On 12 November 2013 14:32, xavi <
gra...@gmail.com> wrote:
>> > string_view foo()
>> > {
>> > string a;
>> > return string_view(a);
>> > }
>>
>> Same thing, local temporary, elision rules apply, I think we could make
>> that
>> call the lvalue ctor.
>>
> Yes, it would call the lvalue constructor, but it would call it with an
> lvalue as a parameter, so there is no way to stop this from compiling. But
> people should know not to return references to temporaries, and string_view
> is a reference.
Well, there is a way, but we would begin to require implementations to track
both lifetimes, and even that doesn't necessarily do the right thing
and we can't
know whether the user intended the lvalue-ctor-with-rvalue-arg or
something else.
>
>> Now the question is whether the problem is common enough to have to
>> explain
>> this to users, and to specify and implement such a new rule. I don't
>> want to predict
>> that yet.
>>
> I don't think it's harder than, for example, the rules for reference
> collapsing, or that a named rvalue reference is actually an lvalue. They are
> things that most users need not care about. They should just know that you
> shouldn't construct non-temporary string_views from temporary strings.

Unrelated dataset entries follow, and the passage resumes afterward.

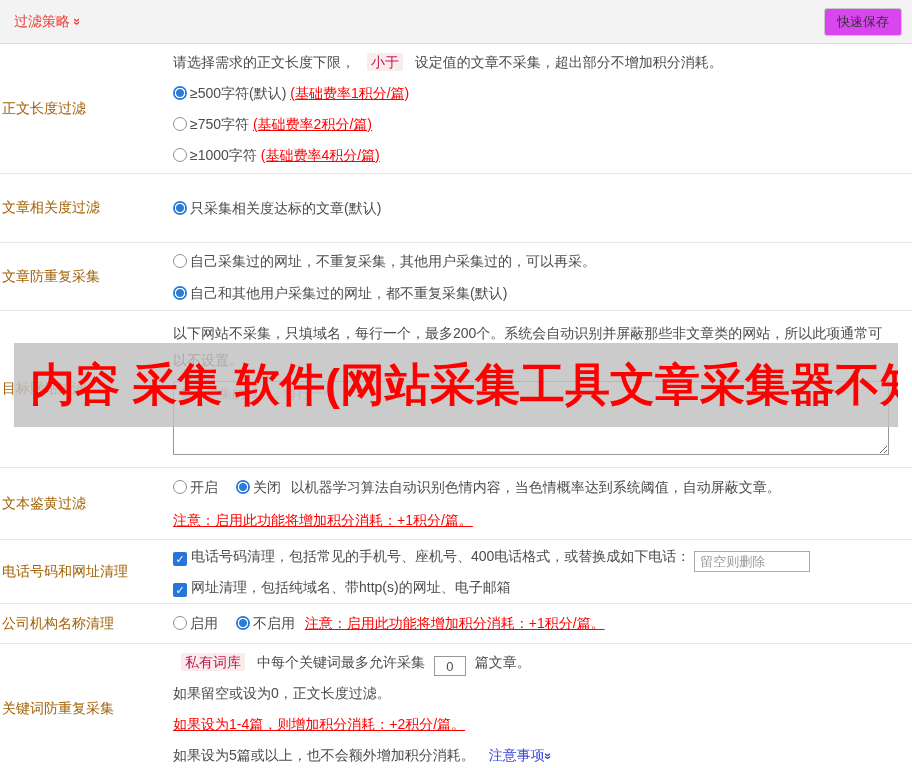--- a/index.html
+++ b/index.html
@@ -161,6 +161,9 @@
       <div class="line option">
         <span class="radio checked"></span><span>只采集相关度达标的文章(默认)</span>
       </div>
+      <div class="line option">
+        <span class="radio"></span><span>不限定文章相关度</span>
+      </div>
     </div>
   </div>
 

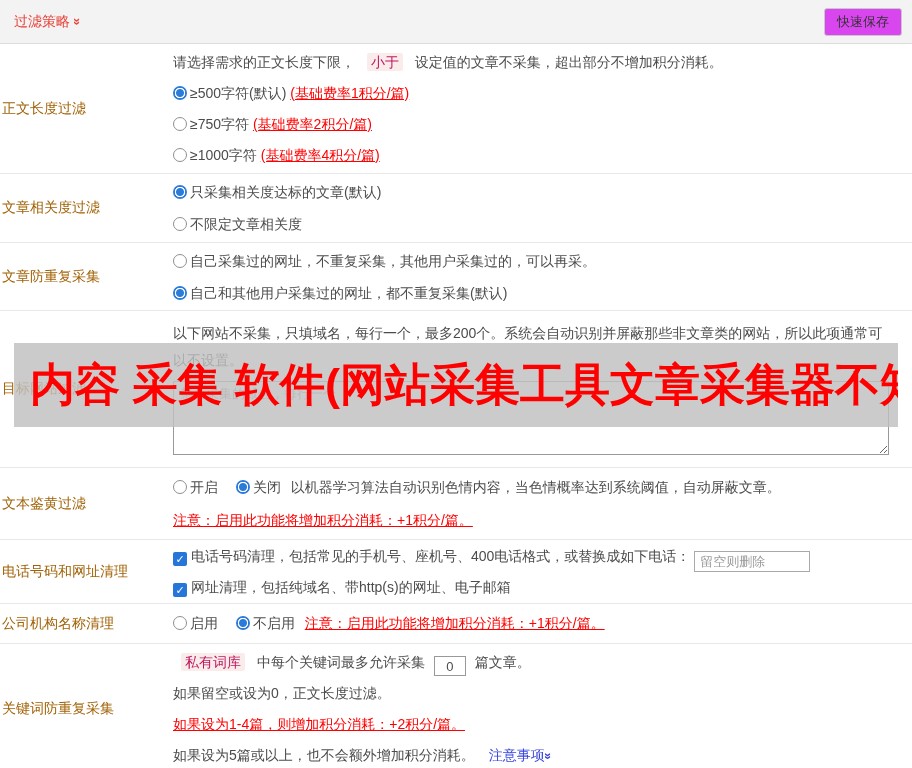--- a/index.html
+++ b/index.html
@@ -88,7 +88,7 @@
   .badge.link { cursor: pointer; }
   .blue-link { color: #3a46dd; cursor: pointer; margin-left: 10px; }
   .text-input {
-    border: 1px solid #a9a9a9; height: 21px; width: 116px;
+    border: 1px solid #a9a9a9; height: 21px; width: 131px;
     font-size: 13px; padding: 1px 5px; color: #4c4c4c;
     font-family: inherit; vertical-align: -5px;
   }

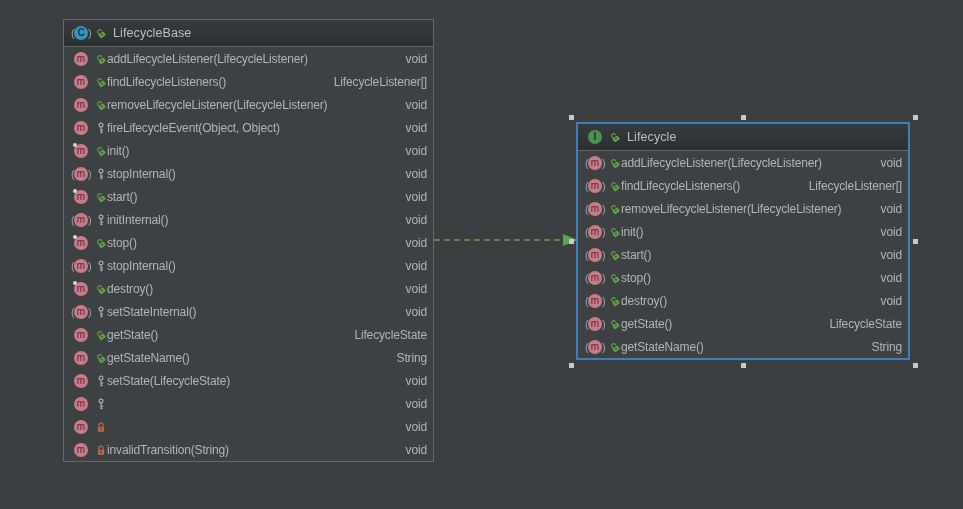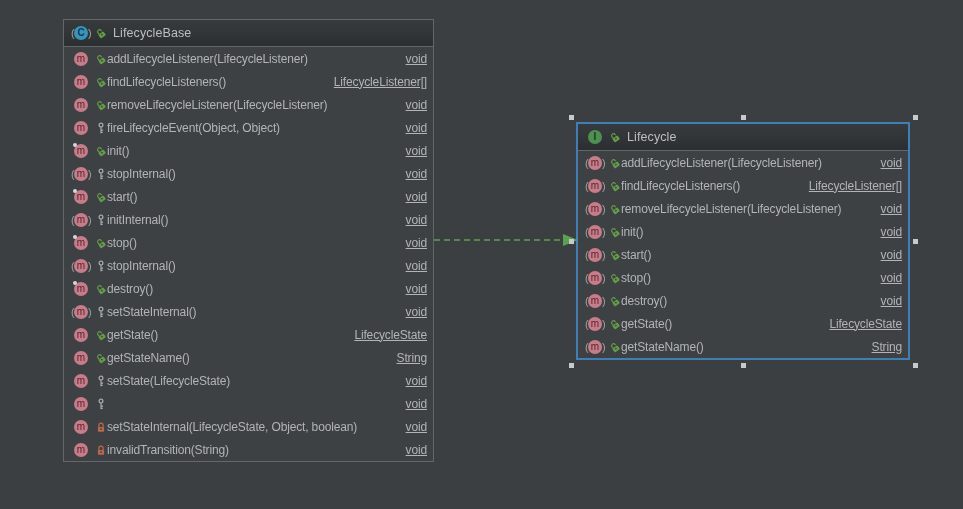--- a/index.html
+++ b/index.html
@@ -23,7 +23,7 @@
   .mname{color:var(--text,#B2B4B6);font-size:12px;white-space:nowrap;
          overflow:hidden;letter-spacing:-0.15px;}
   .mret{color:var(--text,#B2B4B6);font-size:12px;margin-left:auto;padding-left:8px;
-        white-space:nowrap;letter-spacing:-0.15px;text-decoration:underline;}
+        white-space:nowrap;letter-spacing:-0.15px;}
 
   .mico{position:relative;width:20px;min-width:20px;display:inline-flex;align-items:center;
         justify-content:center;}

This
> is something they will need to know whether we find a way to actually forbid
> it or not. All this would introduce is a way to enforce good practice.
What certainly gives me pause is invoking the lvalue constructor for something
that is clearly a temporary, even though that pause isn't long.
Perhaps this can be solved by implementation diagnostics. That may not be
a perfect solution, but it's certainly a more light-weight solution that a whole
new facility, as intriguing a facility it may be.